6 Ways to Help Fix Your Facebook EdgeRank Problem

Since 2008 I’ve done a lot with Facebook pages and seen a lot of data.  We used these pages to promote new ventures or create communities (like the 8pm Warrior page) and my team tried to be as engaging as possible.

The EdgeRank problem (fans not seeing your posts in the news feed) is not a new one, we’ve been dealing with it for years.  However, Facebook recently made changes to it and irritated a lot of people.  I am one of them.

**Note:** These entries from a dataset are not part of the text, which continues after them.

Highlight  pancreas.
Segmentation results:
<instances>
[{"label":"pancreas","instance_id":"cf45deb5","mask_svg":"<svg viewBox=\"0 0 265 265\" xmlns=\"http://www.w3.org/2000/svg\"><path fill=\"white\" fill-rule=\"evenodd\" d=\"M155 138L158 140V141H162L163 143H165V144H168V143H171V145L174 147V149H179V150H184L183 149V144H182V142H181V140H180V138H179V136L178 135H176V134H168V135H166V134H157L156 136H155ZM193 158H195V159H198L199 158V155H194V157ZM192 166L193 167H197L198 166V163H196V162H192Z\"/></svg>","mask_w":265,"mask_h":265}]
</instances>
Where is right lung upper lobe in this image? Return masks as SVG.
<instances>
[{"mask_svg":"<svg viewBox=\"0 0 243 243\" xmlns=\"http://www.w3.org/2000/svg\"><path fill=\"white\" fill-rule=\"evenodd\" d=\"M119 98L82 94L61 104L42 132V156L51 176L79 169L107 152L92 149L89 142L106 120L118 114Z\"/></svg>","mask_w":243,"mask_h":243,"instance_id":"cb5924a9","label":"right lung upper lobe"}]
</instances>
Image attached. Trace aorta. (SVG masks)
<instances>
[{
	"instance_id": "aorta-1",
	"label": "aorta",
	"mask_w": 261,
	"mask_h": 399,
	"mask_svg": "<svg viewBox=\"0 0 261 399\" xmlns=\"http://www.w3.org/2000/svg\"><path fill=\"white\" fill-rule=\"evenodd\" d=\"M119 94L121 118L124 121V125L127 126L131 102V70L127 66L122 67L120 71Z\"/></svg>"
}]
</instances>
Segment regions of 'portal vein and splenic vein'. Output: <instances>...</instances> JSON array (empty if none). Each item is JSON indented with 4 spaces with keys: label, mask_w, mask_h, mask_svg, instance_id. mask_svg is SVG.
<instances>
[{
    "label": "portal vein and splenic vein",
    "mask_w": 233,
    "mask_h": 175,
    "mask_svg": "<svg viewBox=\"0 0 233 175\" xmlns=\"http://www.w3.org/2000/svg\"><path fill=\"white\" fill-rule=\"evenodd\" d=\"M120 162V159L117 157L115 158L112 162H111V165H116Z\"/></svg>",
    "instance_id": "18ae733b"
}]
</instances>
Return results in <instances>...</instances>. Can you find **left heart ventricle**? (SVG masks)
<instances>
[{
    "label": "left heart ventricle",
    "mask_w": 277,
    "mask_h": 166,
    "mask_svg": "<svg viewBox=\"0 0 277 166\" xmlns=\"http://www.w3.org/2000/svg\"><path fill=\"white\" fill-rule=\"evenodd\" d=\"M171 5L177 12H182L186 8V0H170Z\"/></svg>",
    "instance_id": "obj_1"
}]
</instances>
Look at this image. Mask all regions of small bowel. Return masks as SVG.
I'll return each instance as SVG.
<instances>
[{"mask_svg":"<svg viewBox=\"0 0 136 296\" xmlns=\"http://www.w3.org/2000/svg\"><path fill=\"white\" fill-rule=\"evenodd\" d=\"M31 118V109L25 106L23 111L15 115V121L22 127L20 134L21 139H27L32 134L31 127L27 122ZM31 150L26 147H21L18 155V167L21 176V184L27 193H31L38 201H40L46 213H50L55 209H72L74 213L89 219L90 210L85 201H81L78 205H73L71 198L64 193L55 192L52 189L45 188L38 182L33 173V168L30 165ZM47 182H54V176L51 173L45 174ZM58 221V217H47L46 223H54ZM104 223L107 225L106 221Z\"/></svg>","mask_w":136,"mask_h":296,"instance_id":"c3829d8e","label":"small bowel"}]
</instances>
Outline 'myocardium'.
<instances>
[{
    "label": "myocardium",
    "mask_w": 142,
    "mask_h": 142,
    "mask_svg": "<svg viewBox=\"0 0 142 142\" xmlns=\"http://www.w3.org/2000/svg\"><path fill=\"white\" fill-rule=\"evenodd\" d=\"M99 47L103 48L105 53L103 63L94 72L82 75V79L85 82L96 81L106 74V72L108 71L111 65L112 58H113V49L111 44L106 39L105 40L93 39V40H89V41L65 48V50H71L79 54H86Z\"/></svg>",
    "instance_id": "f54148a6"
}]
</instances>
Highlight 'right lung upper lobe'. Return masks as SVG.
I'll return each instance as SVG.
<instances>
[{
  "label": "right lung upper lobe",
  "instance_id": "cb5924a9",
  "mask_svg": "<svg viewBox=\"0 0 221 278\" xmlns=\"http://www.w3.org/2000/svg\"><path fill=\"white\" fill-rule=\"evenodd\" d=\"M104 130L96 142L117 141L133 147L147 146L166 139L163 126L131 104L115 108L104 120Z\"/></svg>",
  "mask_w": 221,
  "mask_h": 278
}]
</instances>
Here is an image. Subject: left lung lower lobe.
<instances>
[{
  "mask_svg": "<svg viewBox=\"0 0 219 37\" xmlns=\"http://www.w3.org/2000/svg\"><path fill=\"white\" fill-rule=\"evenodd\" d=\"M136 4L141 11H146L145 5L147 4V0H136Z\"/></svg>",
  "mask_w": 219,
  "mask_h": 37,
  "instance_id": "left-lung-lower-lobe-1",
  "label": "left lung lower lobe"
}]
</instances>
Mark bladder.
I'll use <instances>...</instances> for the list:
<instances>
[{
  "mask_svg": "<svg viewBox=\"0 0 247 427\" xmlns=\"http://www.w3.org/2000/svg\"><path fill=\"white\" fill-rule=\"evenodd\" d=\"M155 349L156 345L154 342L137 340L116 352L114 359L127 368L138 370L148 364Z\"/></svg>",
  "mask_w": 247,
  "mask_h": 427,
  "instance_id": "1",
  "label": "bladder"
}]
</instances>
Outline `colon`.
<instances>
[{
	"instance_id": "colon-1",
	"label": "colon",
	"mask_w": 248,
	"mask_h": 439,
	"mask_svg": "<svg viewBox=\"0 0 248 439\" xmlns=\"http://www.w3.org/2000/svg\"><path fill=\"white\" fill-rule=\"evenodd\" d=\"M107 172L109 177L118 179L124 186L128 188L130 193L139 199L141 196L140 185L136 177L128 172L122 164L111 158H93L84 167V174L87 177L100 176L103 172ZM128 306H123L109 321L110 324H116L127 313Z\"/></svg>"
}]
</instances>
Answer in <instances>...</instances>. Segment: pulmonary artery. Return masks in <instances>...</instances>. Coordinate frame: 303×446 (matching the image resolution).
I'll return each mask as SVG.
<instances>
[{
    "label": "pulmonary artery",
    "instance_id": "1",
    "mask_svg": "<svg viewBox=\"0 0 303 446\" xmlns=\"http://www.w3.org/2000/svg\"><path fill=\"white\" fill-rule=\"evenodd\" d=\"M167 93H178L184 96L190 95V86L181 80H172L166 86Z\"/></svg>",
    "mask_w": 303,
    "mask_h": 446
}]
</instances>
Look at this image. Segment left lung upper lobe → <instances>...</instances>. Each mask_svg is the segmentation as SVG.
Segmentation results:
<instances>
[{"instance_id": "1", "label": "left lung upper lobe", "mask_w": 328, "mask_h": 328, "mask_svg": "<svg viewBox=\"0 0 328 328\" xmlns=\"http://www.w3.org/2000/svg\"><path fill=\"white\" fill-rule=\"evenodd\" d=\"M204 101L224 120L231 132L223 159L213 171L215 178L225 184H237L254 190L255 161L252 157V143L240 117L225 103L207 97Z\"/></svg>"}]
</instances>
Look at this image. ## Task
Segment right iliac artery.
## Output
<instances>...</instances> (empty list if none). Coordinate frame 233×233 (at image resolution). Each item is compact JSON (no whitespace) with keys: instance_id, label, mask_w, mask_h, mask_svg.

I got this private message today.

As I’m sure you know, Facebook has their “Edgerank” and interactive ranking systems that determine who they think should be able to see liked page comments. You may or may not have found the lack of fan reach from your page frustrating.

From one page admin to another, do you mind if I ask…how do you personally deal with the limitations Facebook puts on page reach?

Here’s what I’m seeing now.

Going off the “XXXX people saw this post” report on the bottom of unshared updates, I looked at some recent numbers.  Updates from my older community pages (like this one) get viewed by up to 75% of the fans for free.  My newer brand pages (like the page for my new Attention Era Media video production group) don’t do nearly as well, getting in front of up to 50% for free.  Most are about 40%.

For less active pages, like the 8pm Warriors discussion page, only about 15% are seeing the posts.  When I share this post, only about 80 people out of almost 500 will see it in their news feed.  Not so good for discussion.  In fact, it’s the least discussion of any major platform I use.  Blog comments, Google+ communities, and Twitter are all far more active.

Edgerank is not so nice for casual pages.

What I do about EdgeRank

The first thing I do is try to share the best content possible, as regularly as possible. Facebook rewards pages that earn engagement by giving them more attention.  Pages that don’t update often, get fewer likes/comments/shares and don’t get Facebook EdgeRank love.  Pages that people aren’t passionate about, don’t get seen.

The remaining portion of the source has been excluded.